The illogical puzzles are what really miff me. Near the end, one has to 1. stop a nuclear warhead from hitting New York (oh come on, you know in a futuristic adventure game that you have to stop a nuke) by aiming it at the evil base that you're at and then 2. escape from the base before the aforementioned nuke hits you and kills you. So how do you do this? Of course, you find the console, do some mechanical puzzle, and redirect the nuke. Then get in the pod and go, right?

No. You get into the pod first, then insert a cd into the escape pod's handy built-in nuke reprogrammer. You shoot out in a pod and parachute to the ground, apparently outside of the 50 mile blast radius (my ass).

Lots of characters are met in the game, but none is developed. The main character has an argument with what is presumably his best friend, but this is never resolved, never developed further. Why include it at all?

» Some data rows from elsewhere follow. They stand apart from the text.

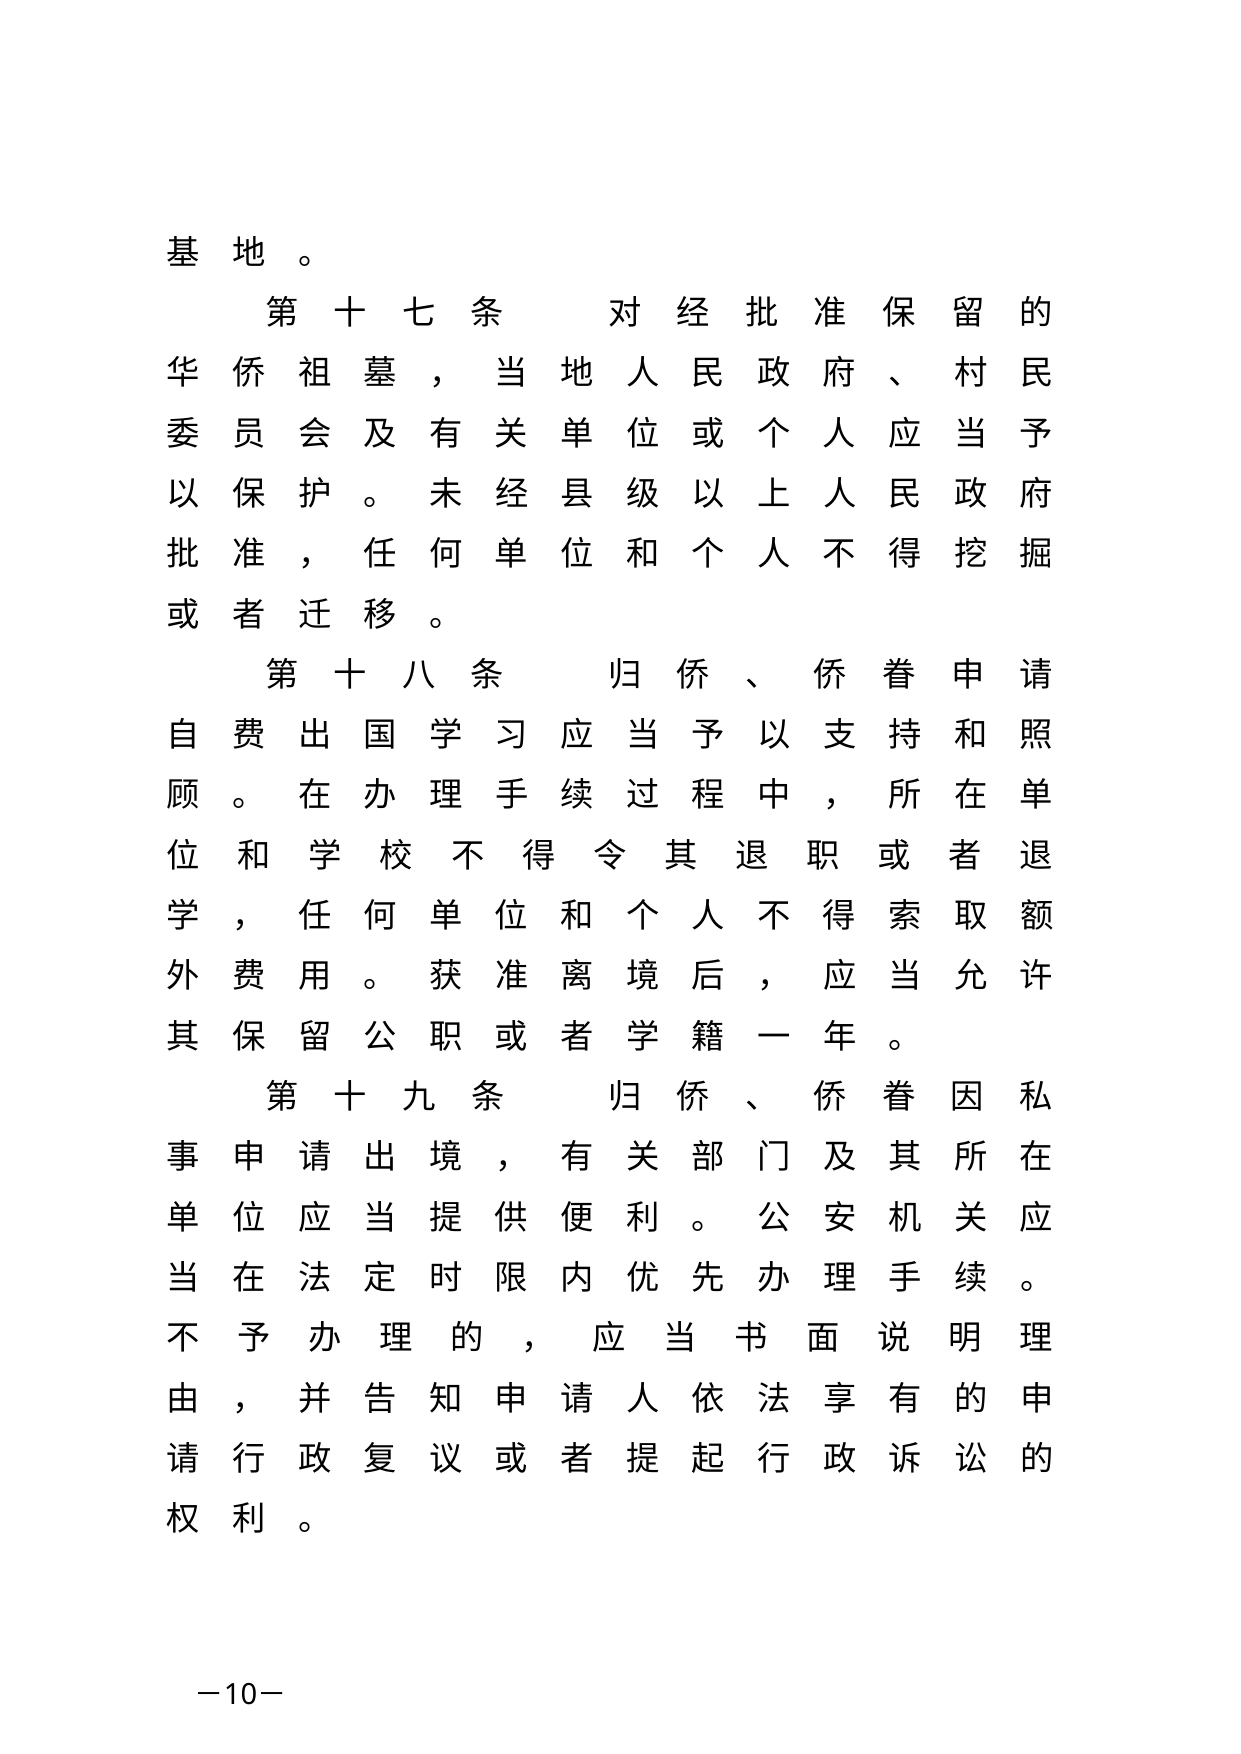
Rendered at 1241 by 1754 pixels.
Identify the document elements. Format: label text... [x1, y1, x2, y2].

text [167, 219, 1085, 280]
text 第十八条 归侨、侨眷申请自费出国学习应当予以支持和照顾。在办理手续过程中，所在单位和学校不得令其退职或者退学，任何单位和个人不得索取额外费用。获准离境后，应当允许其保留公职或者学籍一年。 [167, 642, 1085, 1064]
text 第十九条 归侨、侨眷因私事申请出境，有关部门及其所在单位应当提供便利。公安机关应当在法定时限内优先办理手续。不予办理的，应当书面说明理由，并告知申请人依法享有的申请行政复议或者提起行政诉讼的权利。 [167, 1064, 1085, 1546]
text 第十七条 对经批准保留的华侨祖墓，当地人民政府、村民委员会及有关单位或个人应当予以保护。未经县级以上人民政府批准，任何单位和个人不得挖掘或者迁移。 [167, 280, 1085, 642]
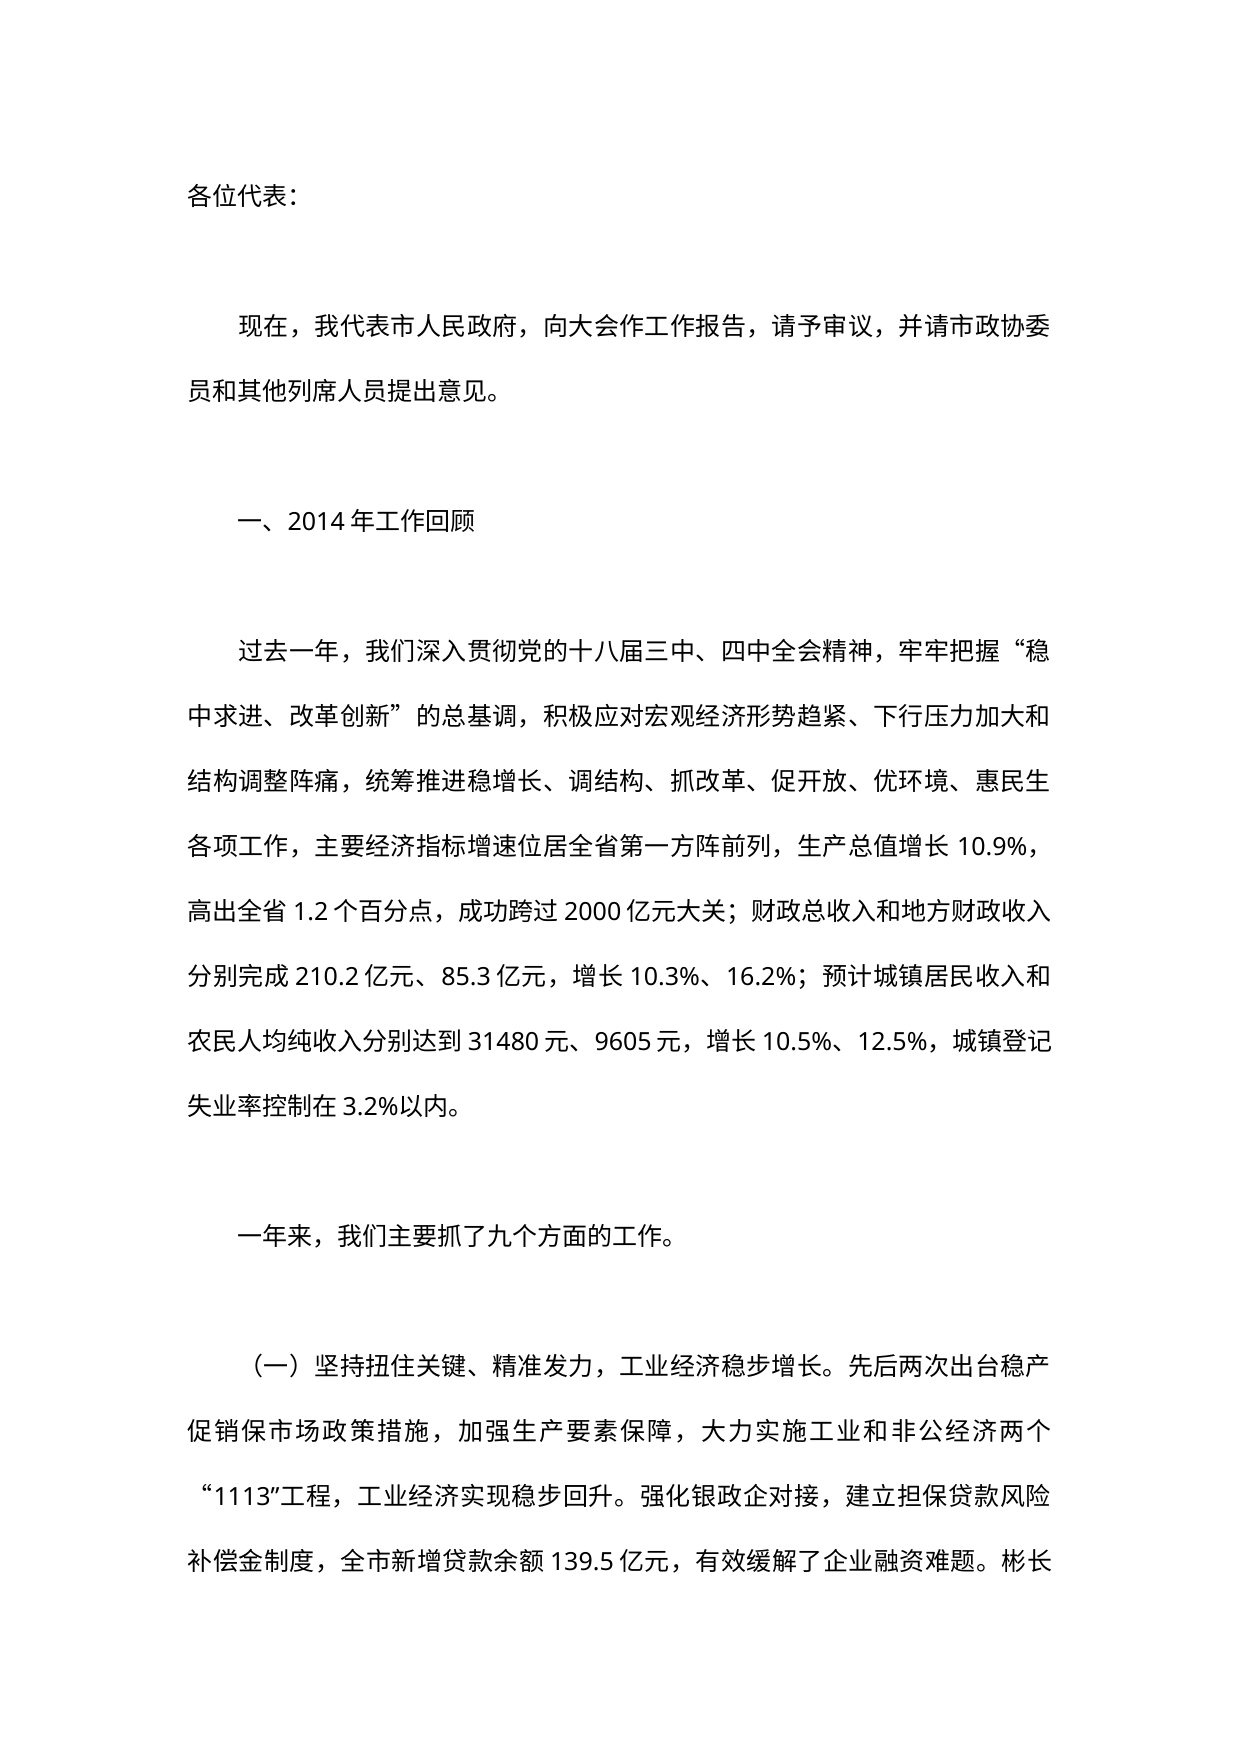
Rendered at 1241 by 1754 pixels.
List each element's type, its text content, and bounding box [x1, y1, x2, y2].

text 各位代表： [187, 162, 1053, 227]
text 现在，我代表市人民政府，向大会作工作报告，请予审议，并请市政协委员和其他列席人员提出意见。 [187, 292, 1053, 422]
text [187, 1332, 1053, 1592]
text 一年来，我们主要抓了九个方面的工作。 [187, 1202, 1053, 1267]
text 过去一年，我们深入贯彻党的十八届三中、四中全会精神，牢牢把握“稳中求进、改革创新”的总基调，积极应对宏观经济形势趋紧、下行压力加大和结构调整阵痛，统筹推进稳增长、调结构、抓改革、促开放、优环境、惠民生各项工作，主要经济指标增速位居全省第一方阵前列，生产总值增长10.9%，高出全省1.2个百分点，成功跨过2000亿元大关；财政总收入和地方财政收入分别完成210.2亿元、85.3亿元，增长10.3%、16.2%；预计城镇居民收入和农民人均纯收入分别达到31480元、9605元，增长10.5%、12.5%，城镇登记失业率控制在3.2%以内。 [187, 617, 1053, 1137]
text 一、2014年工作回顾 [187, 487, 1053, 552]
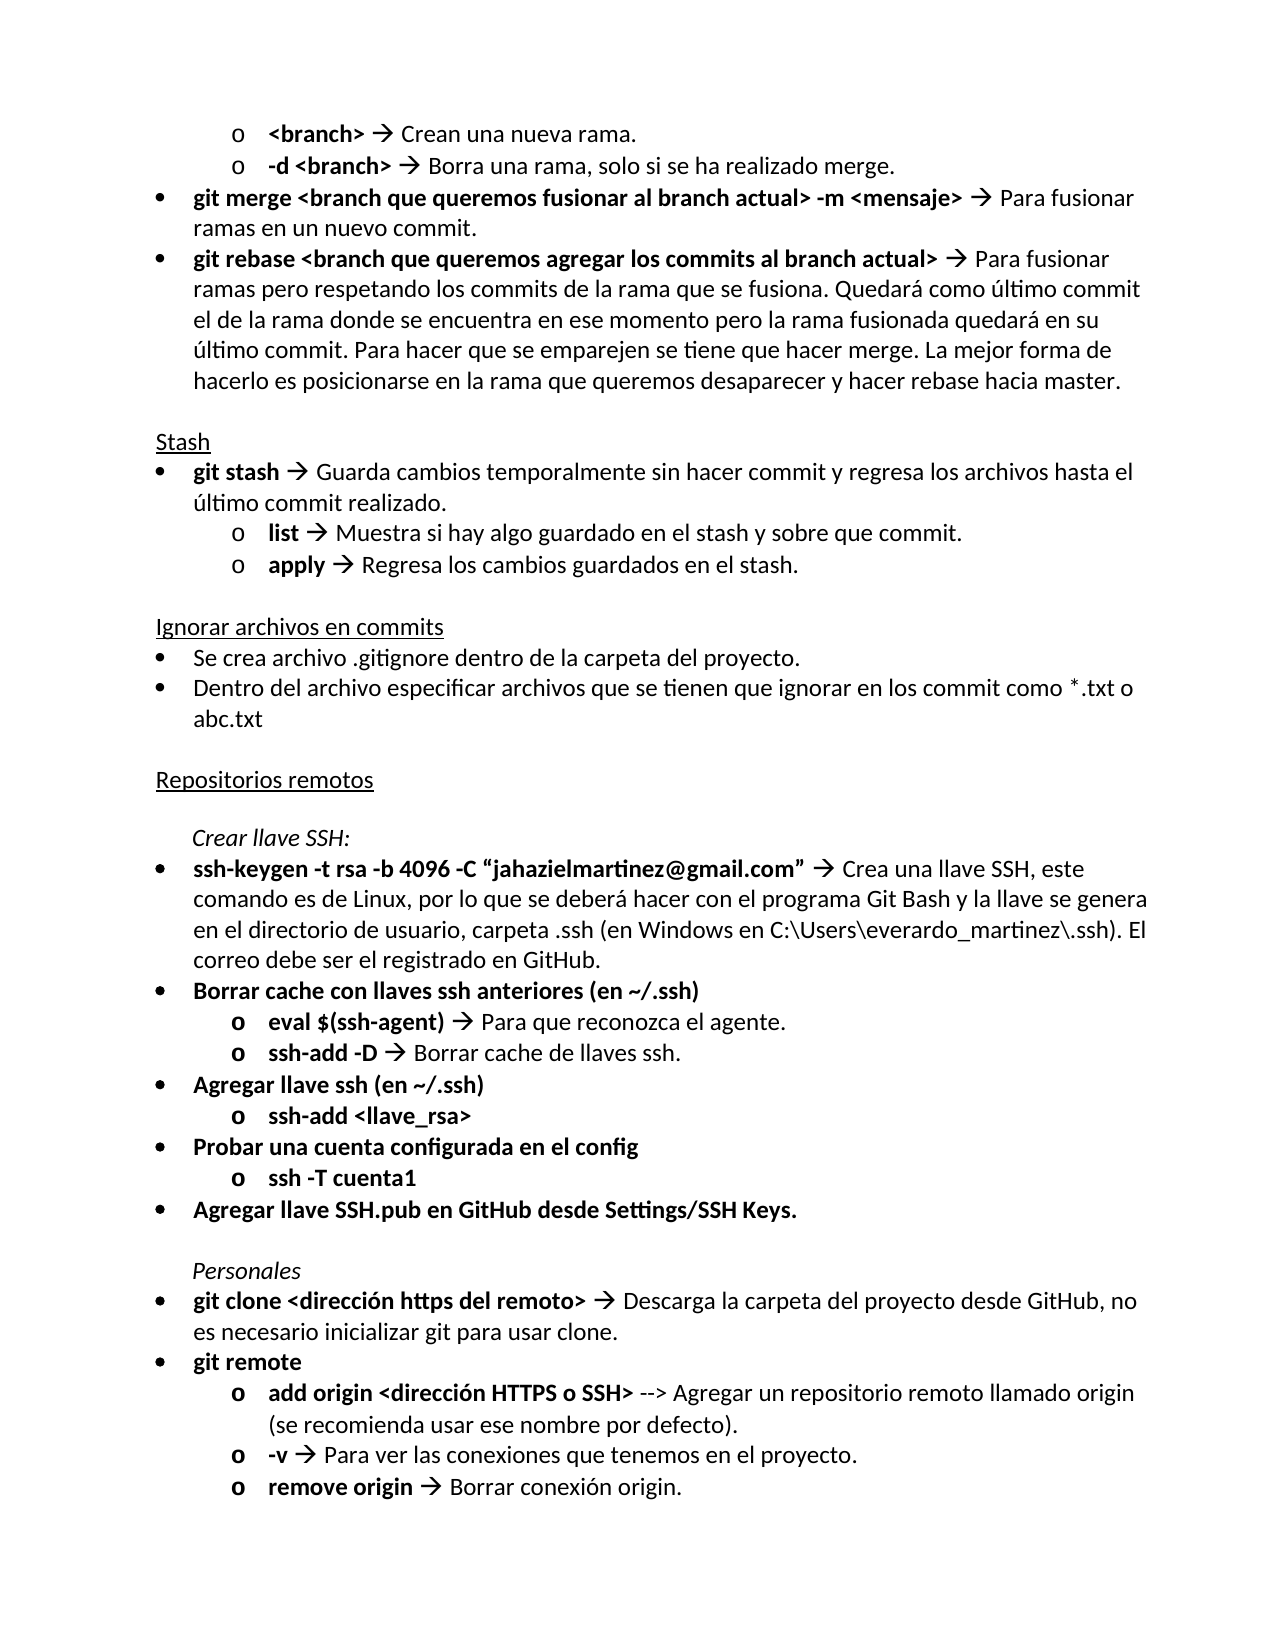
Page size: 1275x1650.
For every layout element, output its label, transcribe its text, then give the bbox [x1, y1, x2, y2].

Finally, the game includes lots and lots of my adventure game pet peeve: mundane traveling. Most of the game is spent watching the main character walk from location to location. Getting in the cab. Getting out of the cab. Walking to the door. The worst: every time he goes up the elevator, you watch from the hall as the elevator number go up S L O W L Y from 1 to 23. Every time he goes up. And he does that a lot.

Still Life

More point and click, 3d characters on 2d rendered background. This time the character is a female FBI agent tracking a serial killer, and alternately her grandfather in the 1920s also tracking a serial killer. Still Life is made by Microids Canada, the same company as the awful Syberia games (motto: "1 game for the price of 2!"). The puzzles are dead-easy, and the voice acting is like Stange Brew meets the X-Files (omfg 'abowt').

At least this game is honest about its dialog. When engaged in a conversation, you can click either the right or left mouse button (whichever is lit red). You have to click until the conversation (which is linear) is all the way over. Why not just have it be one click for the whole conversation? Maybe they were worried that people would need pee breaks.

This game also features lots and lots of exciting walking, although it is slightly more fun to watch the female character walk around then the guy from Moment of Silence. oh, and you get to watch her go up the elevator (at length) from inside the elevator. What a plus.

Continuing the fine and greedy tradition of Syberia, this game has no ending. You do not find out who the killer is. Did you hear that? YOU DO NOT FIND OUT WHO DID IT. Instead, the end of the game hints that the website will be charging you to follow the further adventures of the heroine online as she tries to uncover the mystery.